Basil, Bomence, Deuter, Prophete und Vaude bieten zusätzlich zur seitlichen Abspannung einen weiteren, zentralen Gurt. Der kann genutzt werden, um die Tasche zu komprimieren. Damit kann aber auch weiteres Gepäck auf der Tasche fixiert werden, etwa ein Schlafsack.
Befestigung am Rad
Alle Hersteller setzen auf zwei Haken mit Sicherung, die an einem querlaufenden Rohr des Gepäckträgers einrasten. Ein weiterer Haken weiter unten verhindert eine Bewegung der Tasche. Im Detail gibt es dennoch Unterschiede.
Manche Hersteller ermöglichen eine werkzeuglose Verstellung der Haken (Bomence, Deuter, Merida, Ortlieb, Thule), das ist praktisch, wenn die Tasche nicht nur an einem Rad genutzt wird.
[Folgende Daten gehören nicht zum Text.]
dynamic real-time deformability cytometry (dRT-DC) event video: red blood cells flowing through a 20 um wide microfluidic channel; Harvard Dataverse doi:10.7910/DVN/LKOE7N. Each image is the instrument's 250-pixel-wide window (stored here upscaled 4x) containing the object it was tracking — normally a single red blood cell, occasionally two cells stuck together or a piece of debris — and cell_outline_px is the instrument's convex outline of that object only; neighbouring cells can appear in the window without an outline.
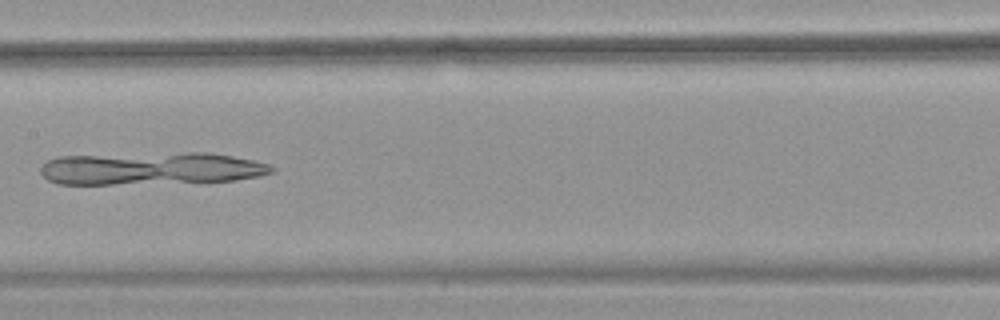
{"species": "common noctule bat (a hibernating species)", "species_latin": "Nyctalus noctula", "temperature_condition": "warm", "stored_images_in_passage": 52, "camera_frame_rate_fps": 3000, "um_per_image_px": 0.085, "animal": {"sex": "female", "body_mass_g": 18.4}, "frame": {"image": 1, "passage_image": 27, "time_ms": 8.667, "image_size_px": [1000, 320], "cell_outline_px": [[276, 168], [272, 172], [260, 176], [236, 180], [112, 184], [56, 184], [48, 180], [40, 172], [40, 168], [48, 160], [56, 156], [188, 152], [208, 152], [232, 156], [252, 160], [268, 164]], "centroid_in_image_um": [12.81, 14.31], "position_along_channel_um": 194.6, "area_um2": 43.75}}
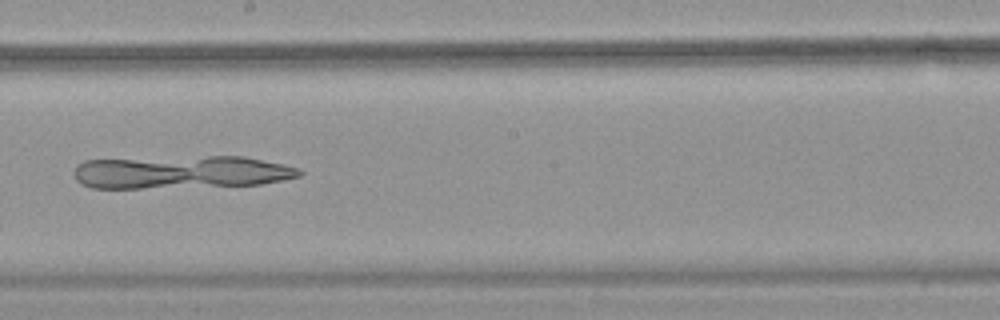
{"frame": {"image": 2, "passage_image": 30, "time_ms": 9.667, "image_size_px": [1000, 320], "cell_outline_px": [[304, 172], [300, 176], [284, 180], [260, 184], [140, 188], [92, 188], [80, 184], [76, 180], [72, 172], [76, 164], [84, 160], [208, 156], [244, 156], [284, 164], [300, 168]], "centroid_in_image_um": [15.38, 14.62], "position_along_channel_um": 232.8, "area_um2": 43.41}}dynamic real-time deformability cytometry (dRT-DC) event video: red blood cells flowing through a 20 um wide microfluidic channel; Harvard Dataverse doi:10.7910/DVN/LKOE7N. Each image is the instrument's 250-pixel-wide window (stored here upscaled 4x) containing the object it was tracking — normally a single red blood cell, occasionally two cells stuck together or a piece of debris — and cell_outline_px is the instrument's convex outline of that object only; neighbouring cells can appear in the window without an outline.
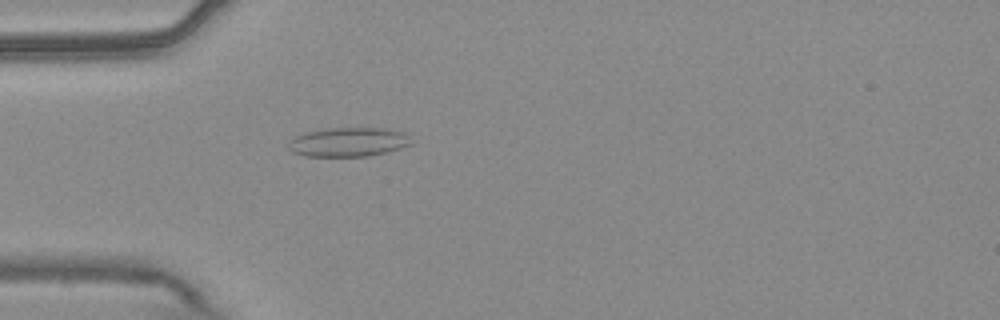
{"species": "common noctule bat (a hibernating species)", "species_latin": "Nyctalus noctula", "temperature_condition": "warm", "stored_images_in_passage": 41, "camera_frame_rate_fps": 3000, "um_per_image_px": 0.085, "animal": {"sex": "male", "body_mass_g": 20.4}, "frame": {"image": 1, "passage_image": 3, "time_ms": 0.667, "image_size_px": [1000, 320], "cell_outline_px": [[412, 144], [388, 152], [368, 156], [304, 156], [292, 152], [288, 148], [288, 144], [296, 136], [308, 132], [328, 128], [384, 128], [404, 132], [412, 140]], "centroid_in_image_um": [29.64, 12.08], "position_along_channel_um": 55.4, "area_um2": 20.81}}
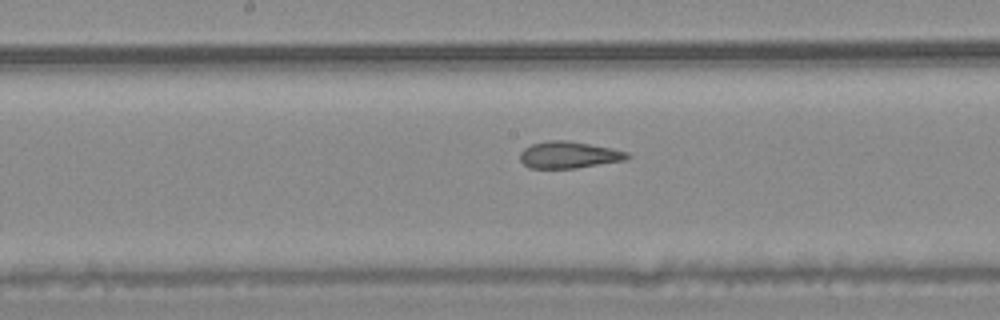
{"frame": {"image": 2, "passage_image": 15, "time_ms": 4.667, "image_size_px": [1000, 320], "cell_outline_px": [[632, 156], [628, 160], [576, 168], [528, 168], [520, 160], [520, 152], [524, 148], [532, 144], [548, 140], [568, 140], [612, 148], [628, 152]], "centroid_in_image_um": [48.39, 13.16], "position_along_channel_um": 199.8, "area_um2": 16.94}}
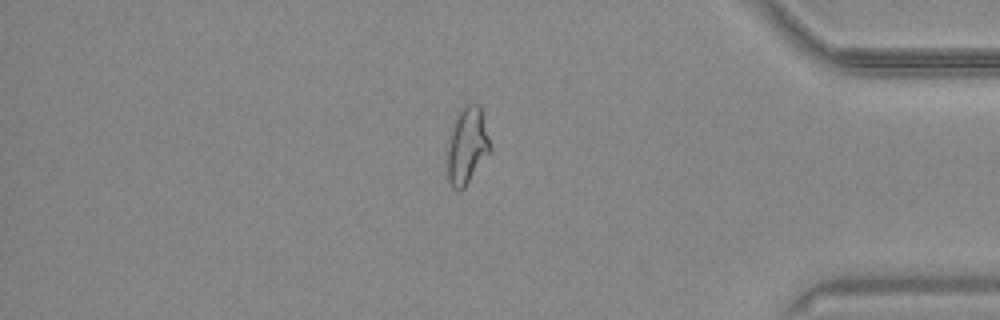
{"frame": {"image": 3, "passage_image": 33, "time_ms": 10.667, "image_size_px": [1000, 320], "cell_outline_px": [[492, 152], [464, 188], [452, 188], [448, 180], [448, 148], [456, 112], [464, 104], [472, 100], [480, 104], [492, 144]], "centroid_in_image_um": [39.76, 12.3], "position_along_channel_um": 395.4, "area_um2": 19.71}, "authors_computed_cell_mechanics": {"area_um2": 17.5712, "velocity_mm_per_s": 3.7444, "shape_relaxation_time_tau1_ms": null, "shape_relaxation_time_tau2_ms": 2.1291, "deformation_change_tau1": null, "deformation_change_tau2": 0.1028}}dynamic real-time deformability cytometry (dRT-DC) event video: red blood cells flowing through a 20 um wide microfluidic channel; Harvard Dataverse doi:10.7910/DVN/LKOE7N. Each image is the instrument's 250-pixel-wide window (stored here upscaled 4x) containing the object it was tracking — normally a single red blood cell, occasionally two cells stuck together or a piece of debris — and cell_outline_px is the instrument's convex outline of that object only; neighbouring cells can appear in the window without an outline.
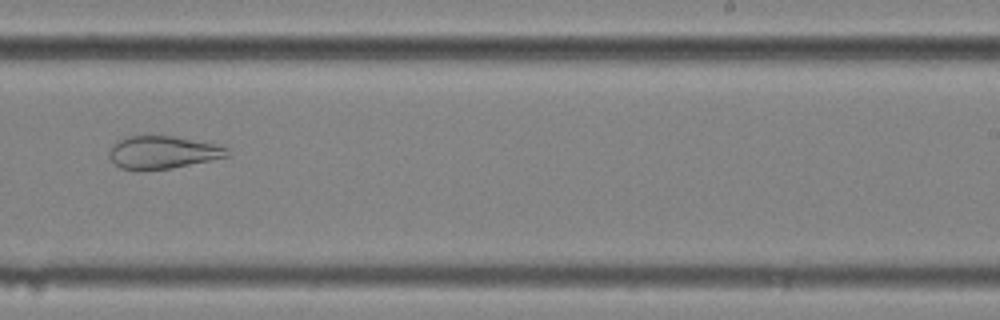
{"species": "common noctule bat (a hibernating species)", "species_latin": "Nyctalus noctula", "temperature_condition": "cold", "stored_images_in_passage": 47, "camera_frame_rate_fps": 3000, "um_per_image_px": 0.085, "animal": {"sex": "female", "body_mass_g": 25.1}, "frame": {"image": 1, "passage_image": 27, "time_ms": 8.667, "image_size_px": [1000, 320], "cell_outline_px": [[228, 156], [172, 168], [120, 168], [108, 156], [108, 152], [112, 144], [120, 140], [132, 136], [172, 136], [212, 144], [228, 148]], "centroid_in_image_um": [13.8, 12.93], "position_along_channel_um": 275.2, "area_um2": 21.62}}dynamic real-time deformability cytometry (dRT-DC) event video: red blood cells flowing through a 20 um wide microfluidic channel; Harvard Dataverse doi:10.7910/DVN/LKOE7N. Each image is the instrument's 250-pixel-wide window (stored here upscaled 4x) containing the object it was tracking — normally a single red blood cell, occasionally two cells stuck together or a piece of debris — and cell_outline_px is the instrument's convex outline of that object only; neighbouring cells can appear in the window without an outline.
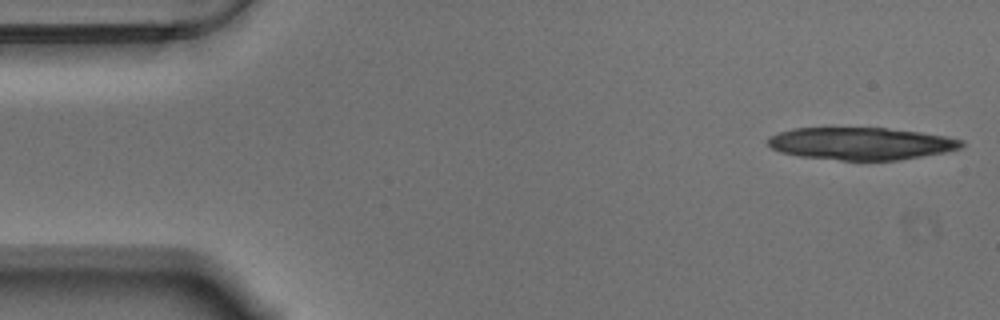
{"species": "Egyptian fruit bat (a non-hibernating species)", "species_latin": "Rousettus aegyptiacus", "temperature_condition": "warm", "stored_images_in_passage": 13, "camera_frame_rate_fps": 3000, "um_per_image_px": 0.085, "animal": {"sex": "male"}, "frame": {"image": 1, "passage_image": 1, "time_ms": 0.0, "image_size_px": [1000, 320], "cell_outline_px": [[964, 144], [960, 148], [944, 152], [900, 160], [840, 160], [800, 156], [780, 152], [772, 148], [768, 144], [768, 136], [792, 128], [888, 128], [920, 132], [948, 136], [964, 140]], "centroid_in_image_um": [73.2, 12.2], "position_along_channel_um": 11.8, "area_um2": 36.53}}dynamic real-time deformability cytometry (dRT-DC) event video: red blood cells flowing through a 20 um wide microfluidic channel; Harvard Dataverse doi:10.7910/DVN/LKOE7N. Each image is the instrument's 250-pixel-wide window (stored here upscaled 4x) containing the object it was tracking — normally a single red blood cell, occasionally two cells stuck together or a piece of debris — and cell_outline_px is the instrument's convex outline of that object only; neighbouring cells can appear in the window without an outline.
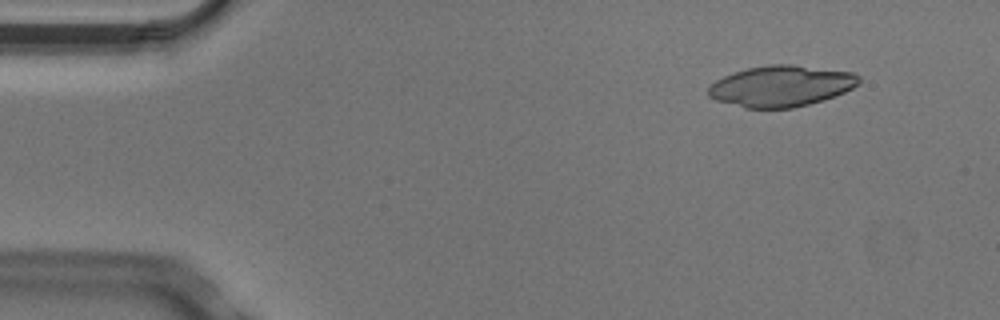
{"species": "Egyptian fruit bat (a non-hibernating species)", "species_latin": "Rousettus aegyptiacus", "temperature_condition": "cold", "stored_images_in_passage": 4, "camera_frame_rate_fps": 3000, "um_per_image_px": 0.085, "animal": {"sex": "male"}, "frame": {"image": 1, "passage_image": 1, "time_ms": 0.0, "image_size_px": [1000, 320], "cell_outline_px": [[860, 84], [844, 92], [824, 100], [792, 108], [744, 108], [716, 100], [708, 96], [708, 88], [716, 80], [724, 76], [748, 68], [768, 64], [792, 64], [852, 72], [860, 76]], "centroid_in_image_um": [66.41, 7.31], "position_along_channel_um": 18.6, "area_um2": 36.01}}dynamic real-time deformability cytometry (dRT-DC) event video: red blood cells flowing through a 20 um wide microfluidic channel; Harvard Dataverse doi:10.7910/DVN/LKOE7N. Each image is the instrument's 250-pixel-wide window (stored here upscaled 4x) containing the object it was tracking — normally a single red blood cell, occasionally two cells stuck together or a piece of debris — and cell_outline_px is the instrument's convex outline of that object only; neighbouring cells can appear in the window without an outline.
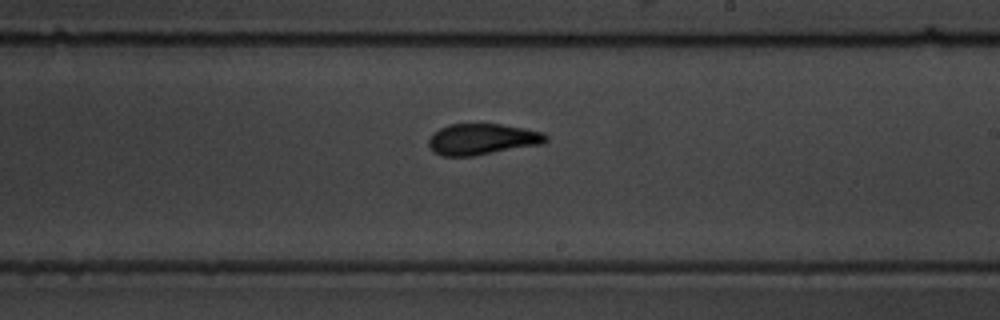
{"species": "common noctule bat (a hibernating species)", "species_latin": "Nyctalus noctula", "temperature_condition": "warm", "stored_images_in_passage": 11, "segment_of_instrument_passage": [2, 2], "camera_frame_rate_fps": 3000, "um_per_image_px": 0.085, "animal": {"sex": "male", "body_mass_g": 19.5, "forearm_length_mm": 54.6}, "frame": {"image": 1, "passage_image": 11, "time_ms": 12.667, "image_size_px": [1000, 320], "cell_outline_px": [[548, 140], [540, 144], [472, 156], [440, 156], [432, 152], [428, 144], [428, 140], [432, 132], [448, 124], [500, 124], [524, 128], [544, 132], [548, 136]], "centroid_in_image_um": [40.94, 11.83], "position_along_channel_um": 248.1, "area_um2": 21.33}}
Für den Test haben wir Taschen geordert, die nicht für Systemgepäckträger ausgelegt sind, sondern möglichst universell passen.
Eine Herausforderung dabei sind verschiedene Rohrdurchmesser am Träger. Beinahe alle Hersteller bieten Adapter oder Passstücke für verschiedene Rohrdurchmesser an, die den Taschen beiliegen. Gehen die Adapter verloren, können die Taschen weiterhin genutzt werden, haben allerdings Spiel auf dem Rohr.
Material der Taschen
Der Stoff der Taschen besteht immer aus Polyamid in verschiedenen Verarbeitungsformen. Dabei unterscheiden sich die Taschen deutlich in der Haptik. Teilweise wirken sie, vor allem im Neuzustand, ziemlich starr und lassen sich dadurch schlechter rollen (Elops, Prophete, Topeak), erwecken dadurch aber auch einen sehr robusten Eindruck. Andere Hersteller wie etwa Deuter oder Basil verarbeiten das Material dünner. Dadurch steigt die Rollbarkeit.